Assistant Professor - Physics Department - AUTH

Kostas Siozios received his Diploma, Master and Ph.D. Degree in Electrical and Computer Engineering from the Democritus University of Thrace, Greece, in 2001, 2003 and 2009, respectively. Currently, he is Assistant Professor at Department of Physics, Aristotle University of Thessaloniki. His research interests include Hardware Accelerators, Reconfigurable Architecture, Low-Power Design, Resource Allocation, Computer-Aided Design (CAD) algorithms for physical design and Decision-Making Algorithms. He has published more than 140 papers (in peer-reviewed journals and conferences), with more than 900 citations according to G&S (h-index=15). Also, he has contributed in 5 books of Kluwer and Springer. The last years he was involved as Project Coordinator, Technical Manager or Principal Investigator in 23 research projects funded from the European Commission (EC), European Space Agency (ESA), as well as the Greek Government and Industry.

The subject of his speech...

High-Performance Computing in the Era of Big-Data Analytics

Modern trends in processing large volumes of data render the redefinition of the term "High-Performance Computing (HPC)" necessary. Contrary to the past when the term was synonymous with supercomputers for solving problems of high computational complexity, additional mechanisms are now required to efficiently manage the volume of our data (Big Data) as well as to process artificial intelligence applications.

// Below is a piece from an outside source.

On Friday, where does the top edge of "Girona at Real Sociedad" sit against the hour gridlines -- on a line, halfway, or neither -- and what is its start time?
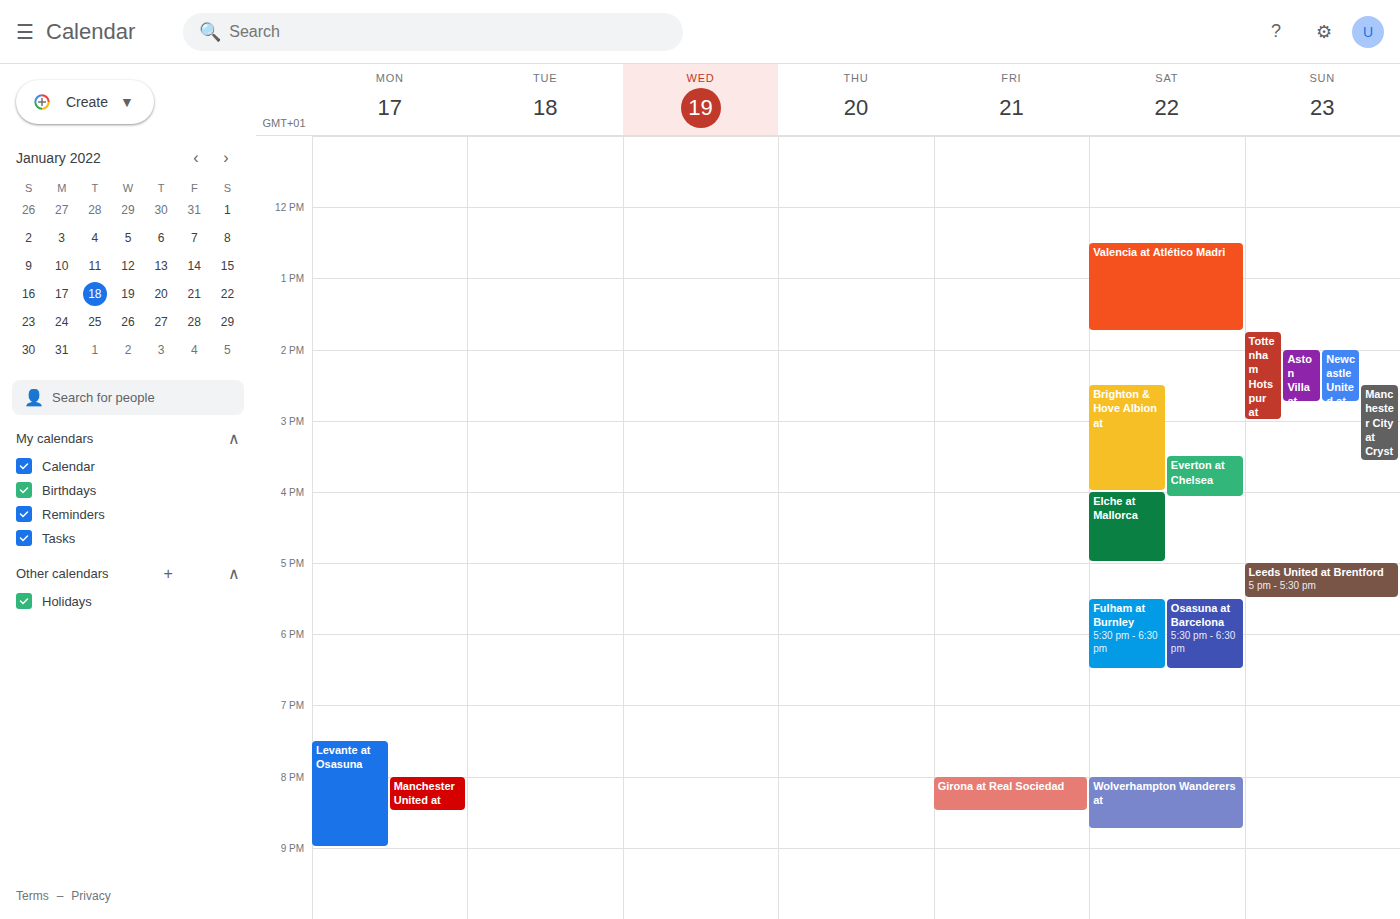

A critical factor in this problem continues to be the efficient (in terms of Performance / Watt / €) implementation of calculations. As long as there is no new technological approach that will continue to deliver the expected gains from technology’s (exponential) scaling, the research community has turned to the use of specialized hardware known as hardware accelerators. Reconfigurable Field-Programmable Gate Arrays (FPGAs) are the dominant platform for implementing such accelerators and they are used in the majority of Data Centers (eg Amazon, Microsoft, Google, etc.). The current challenges of the High Performance Computer (HPC) industry in the processing of large volumes of data with an emphasis on re-engineered architectures (FPGAs) will be presented during the talk.